Он положил мне руки на плечи и мягко произнес:
– Если бы я мог, то взял бы на свою душу тяжесть, которую ты сейчас испытываешь. Но есть вещи, которых ты пока не знаешь… они весьма неприятны. Джон, ты мне друг уже много лет; подумай и скажи: делал ли я что-нибудь, не имея на то веских оснований? Ты сам прислал за мной. И мисс Люси мне доверяла, а я поклялся ей… Впрочем, не будем пока об этом. У меня достаточно причин, чтобы принять такое решение. Если ты все еще колеблешься, мне придется раскрыть все карты, а это может плохо кончиться для тебя… Сейчас мне очень нужна твоя поддержка!
Мне ничего не оставалось, как пообещать ему свою помощь.
Я, должно быть, долго и крепко спал; стояла глубокая ночь, когда ван Хельсинг разбудил меня.
– Можешь не беспокоиться, мы не будем делать вскрытия…
– Почему?
– Потому, – ответил профессор, показывая мне свой золотой крестик, – что он был украден!
– Как украден, – удивленно спросил я, – если крест сейчас у вас?
– Я отобрал его у бессовестной служанки… Она, конечно, будет примерно наказана, но не мной, так как не ведала, что творила… Теперь придется подождать…
Он покинул меня, перепутав все мои мысли.
Следующий день тянулся тоскливо; прибыл адвокат, мистер Маркан. Он оказался толковым и деловитым джентльменом и взял на себя все наши мелкие хлопоты.
Мистер Маркан сообщил нам, что миссис Вестенра уже давно готовилась к смерти, зная о своей болезни, поэтому привела свои дела в полный порядок.
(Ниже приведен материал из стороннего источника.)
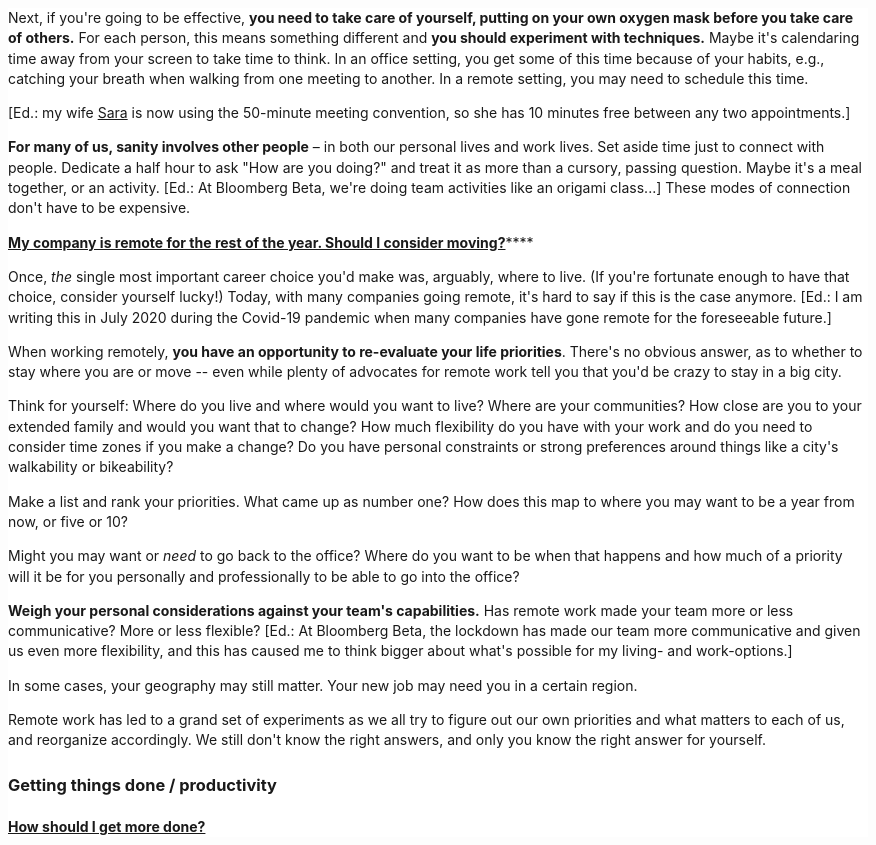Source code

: Next, if you're going to be effective, **you need to take care of yourself, putting on your own oxygen mask before you take care of others.** For each person, this means something different and **you should experiment with techniques.** Maybe it's calendaring time away from your screen to take time to think. In an office setting, you get some of this time because of your habits, e.g., catching your breath when walking from one meeting to another. In a remote setting, you may need to schedule this time.&#x20;

\[Ed.: my wife [Sara](https://twitter.com/sarafenskebahat) is now using the 50-minute meeting convention, so she has 10 minutes free between any two appointments.]&#x20;

**For many of us, sanity involves other people** – in both our personal lives and work lives. Set aside time just to connect with people. Dedicate a half hour to ask "How are you doing?" and treat it as more than a cursory, passing question. Maybe it's a meal together, or an activity. \[Ed.: At Bloomberg Beta, we're doing team activities like an origami class...] These modes of connection don't have to be expensive.&#x20;



[**My company is remote for the rest of the year. Should I consider moving?**](https://www.pscp.tv/w/1mrGmElLnzgGy)****

Once, _the_ single most important career choice you'd make was, arguably, where to live. (If you're fortunate enough to have that choice, consider yourself lucky!) Today, with many companies going remote, it's hard to say if this is the case anymore. \[Ed.: I am writing this in July 2020 during the Covid-19 pandemic when many companies have gone remote for the foreseeable future.]

When working remotely, **you have an opportunity to re-evaluate your life priorities**. There's no obvious answer, as to whether to stay where you are or move -- even while plenty of advocates for remote work tell you that you'd be crazy to stay in a big city.

Think for yourself: Where do you live and where would you want to live? Where are your communities? How close are you to your extended family and would you want that to change? How much flexibility do you have with your work and do you need to consider time zones if you make a change? Do you have personal constraints or strong preferences around things like a city's walkability or bikeability?

Make a list and rank your priorities. What came up as number one? How does this map to where you may want to be a year from now, or five or 10?

Might you may want or _need_ to go back to the office? Where do you want to be when that happens and how much of a priority will it be for you personally and professionally to be able to go into the office?&#x20;

**Weigh your personal considerations against your team's capabilities.** Has remote work made your team more or less communicative? More or less flexible? \[Ed.: At Bloomberg Beta, the lockdown has made our team more communicative and given us even more flexibility, and this has caused me to think bigger about what's possible for my living- and work-options.]

In some cases, your geography may still matter. Your new job may need you in a certain region.

Remote work has led to a grand set of experiments as we all try to figure out our own priorities and what matters to each of us, and reorganize accordingly. We still don't know the right answers, and only you know the right answer for yourself.



### Getting things done / productivity

#### [How should I get more done?](https://www.pscp.tv/roybahat/1RDxlQAZbDDKL)&#x20;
Он также сказал, что все состояние, ценные бумаги и недвижимость, за исключением личного имущества отца Люси, которое теперь, при отсутствии прямых наследников, перейдет к побочной фамильной ветви, – завещано мистеру Артуру Холмвуду.
Арчи был невероятно подавлен и опечален, его мужество, казалось, окончательно исчезло после череды тяжких переживаний: только что поступило известие о смерти его отца, и это стало для него дополнительным ударом.
Ван Хельсинг подал мне знак отвести его к Люси, чтобы Артур попрощался с невестой.
– Пойдем, посмотрим на нее, – сказал я.
Мы вместе подошли к кровати, и я поднял покрывало. Господи, как она была хороша! С каждым часом ее красота будто расцветала. Это поразило и напугало меня. Мой друг лихорадочно дрожал; я видел, что его одолевают сомнения.
– Джон, она и впрямь умерла? – шепотом спросил он.